Note that later, I drop out the idea that such an indeterminacy is really a probability. It is more a degree of plausibility or degree of belief (but I use probability to make it simple). What is important in the reasoning, is that whatever means you are using to quantify this *first person indeterminacy*, it will remain unchanged for a series of changes, like introducing delays for the reconstitution, or substituting a "real environment" (like the city of Moscow) by a sufficiently precise virtual environment, etc.





When a probability becomes involved, doesn't it seem like you're saying that there is an entity "I" who is the real Allen, and that "I" may be AllenM or AllenW, but "I" will not be the other one.

Not really.
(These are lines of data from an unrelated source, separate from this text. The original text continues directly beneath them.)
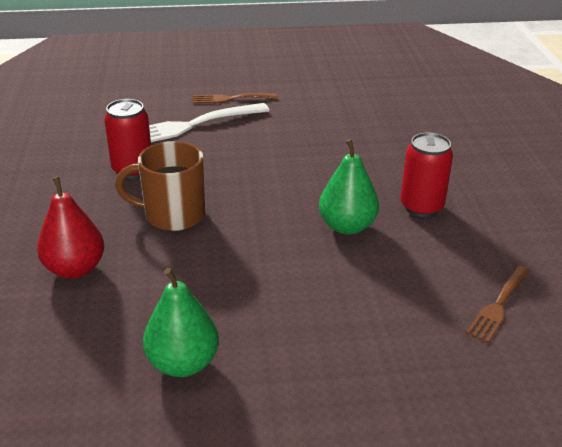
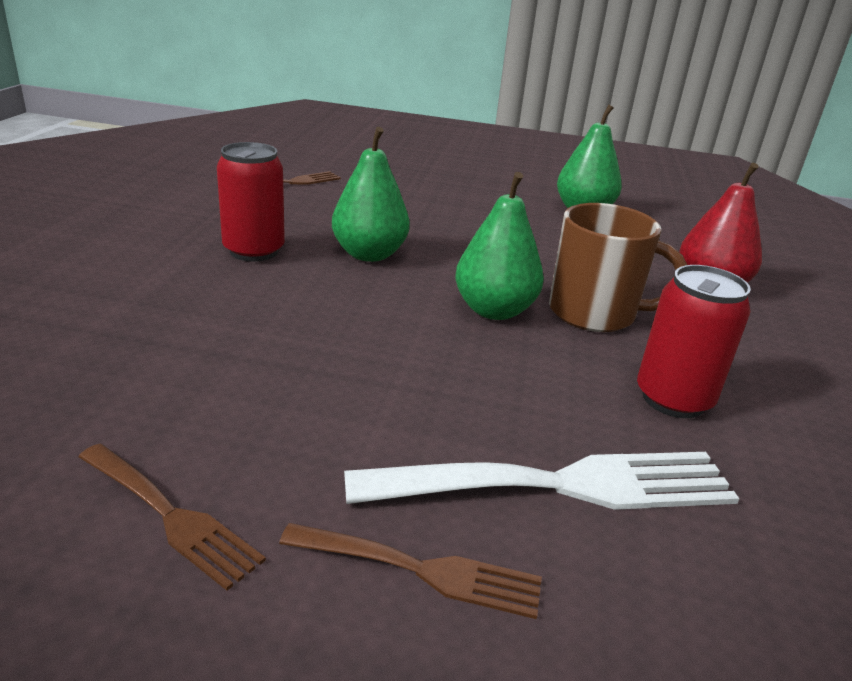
camera: 165 degrees left, 5 degrees down
none -> brown fork [79,444,266,591]
none -> green pear [455,172,544,320]

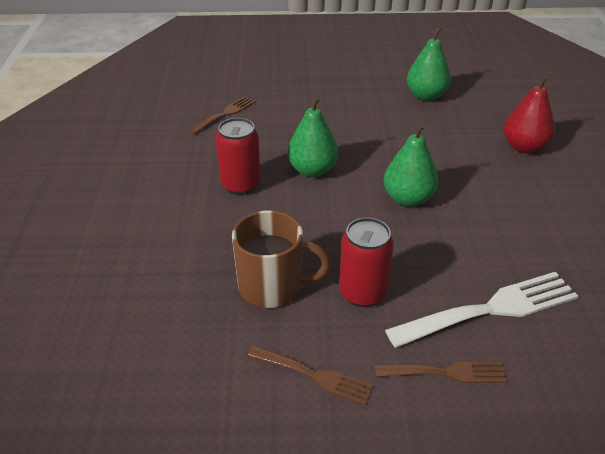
camera: 10 degrees left, 10 degrees up
brown mug [549,203,687,332] -> brown mug moved to [232,210,331,308]
red can [637,265,751,418] -> red can moved to [339,217,394,307]

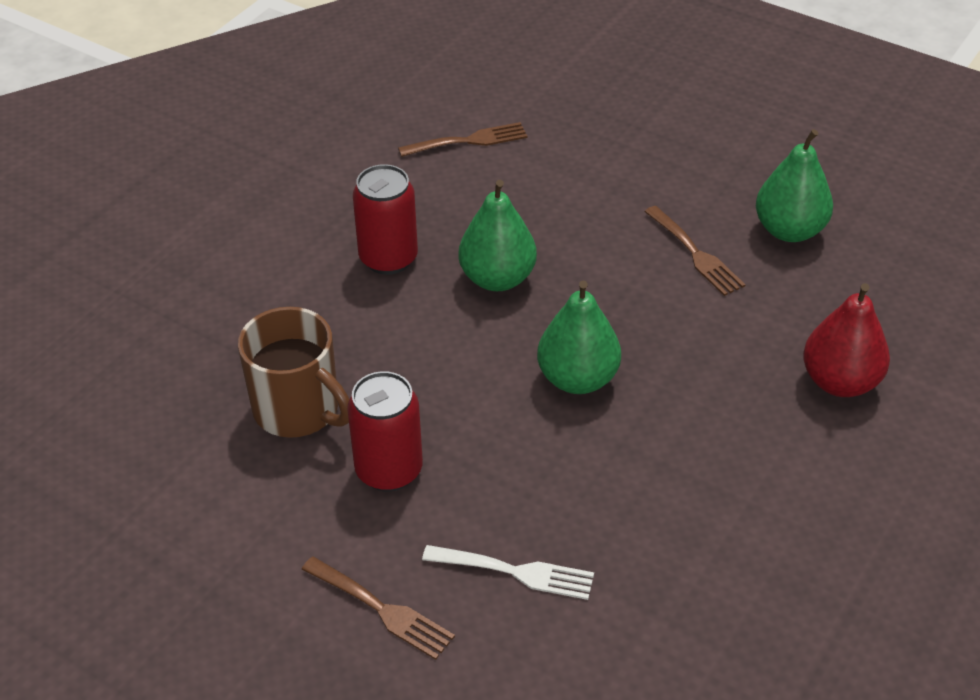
camera: 35 degrees right, 5 degrees up
brown fork [248,346,374,406] -> brown fork moved to [644,206,746,296]
white fork [385,272,578,348] -> white fork [422,545,594,600], size x0.58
The point is just that one "I" will feel to be in one city, and the other will feel to be in the other city. On the contrary, such thought experience can help to understand that "I" is a relative concept. But we have to acknowledge that each person will continue to use the term "I", in a sense which gives meaning to the probability/credibility. The "I" will appears to be absolute from its own point of view, and relative, in any third person descriptioN. This will very well fit the mathematical treatment which follows.


The other one has some "other I". Am I misunderstanding, and - since it's very likely - to what extent? I don't believe in I's, I think, for lack of a better phrase, that consciousness is all one. How do you feel about this?

If you have grasped that consciousness is all one, I may have nothing more to explain to you. But by taking seriously both the existence of consciousness *and* the mechanist hypothesis, the idea that consciousness is one, can appear to be 99% describable in a theory which has observable consequences in physics, and so it can be tested. Usually "consciousness is one" is considered as a mystical insight. Here it is made into a theory with observable consequences in physics. Indeed, as confirmed by quantum mechanics, the theory predicts that we are already multiplied all the times and are following many differentiating paths at once, and that this is detectable if we look at ourselves below our computationalist level of substitution. Digital mechanism explains easily the qualitative quantum indeterminacy, quantum non locality, and even quantum non cloning of "matter". The math is needed to see how to extract the quantitative part of physics. Eventually the whole of physics is shown derivable from number theory, and the assumption (in the background) that I can survive a digital brain substitution. The theory of everything may be just elementary arithmetic (+ some "I am conscious", but this is not an hypothesis, it is an experience).



P.S. For anyone to answer: Is this acceptable to reply to three separate posts with three separate posts of my own, all within such a short time? I figured one would be quite lengthy, and maybe more confusing. So I split them into replies according to who I was replying to.

No problem at all. I hope I have been able to clarify a little bit. Don't hesitate to ask for further information.